Same goes for the brakes. They’re 25mm bigger than those of the Elite and Active but you need to stand on them if you’re carrying some pace due to the lack of initial bite at the top of the pedal, which I found a little disconcerting at times.
There’s a stack of grip from the Goodyear Eagle tyres, though, and traction is excellent out of corners under lateral load. The chassis is well balanced and nicely composed when leaned on.
Extensive local tuning has given i30 Sedan N Line enviable ride comfort over all manner of bumps and busted road surfaces. We sought out the very worst of B-roads in regional NSW and the N Line lapped it all up.

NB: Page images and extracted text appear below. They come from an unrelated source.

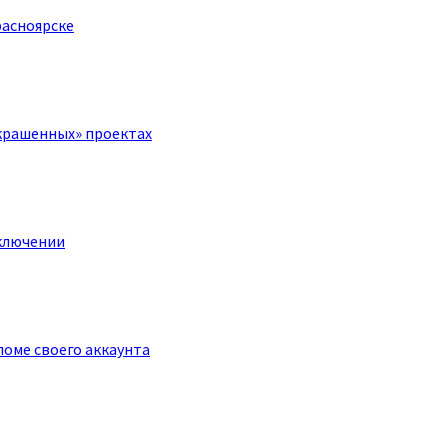
расноярске
крашенных» проектах
ключении
оме своего аккаунта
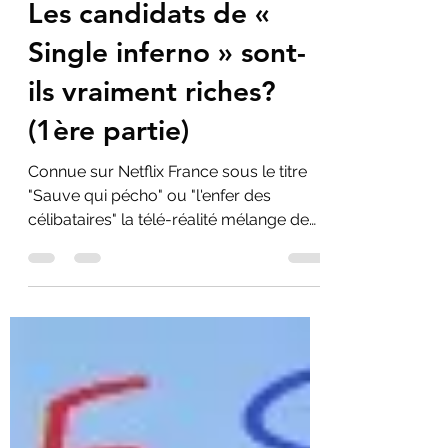
1 févr. 2022
2 min de lecture
Les candidats de «
Single inferno » sont-
ils vraiment riches?
(1ère partie)
Connue sur Netflix France sous le titre
"Sauve qui pécho" ou "l'enfer des
célibataires" la télé-réalité mélange de
Koh Lanta (5%) et de...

There’s no mid-corner tramlining or unsettling of the chassis. Bumps don’t faze this car and yet the multi-link rear suspension provides sure-footed handling.
Like all Hyundai passenger cars, the i30 N Line is covered by a five-year, unlimited-kilometre warranty and five years of capped-price servicing.
N Line versions require servicing every 12 months or 10,000km, whichever comes first.
Prices are capped at $299 per service across all five years.
For anyone looking to inject a bit of excitement into their daily drive without breaking the bank Hyundai’s i30 Sedan N Line is pretty much the sweet spot, provided you can get over its razor-edged design.
Not only does it tick all the boxes for almost any particular lifestyle, with solid performance and handling, excellent ride compliance and as much tech and space as anything in the class, it’s also reasonably priced.
Don’t think of this as a small car because it offers far too much space to be categorised as such.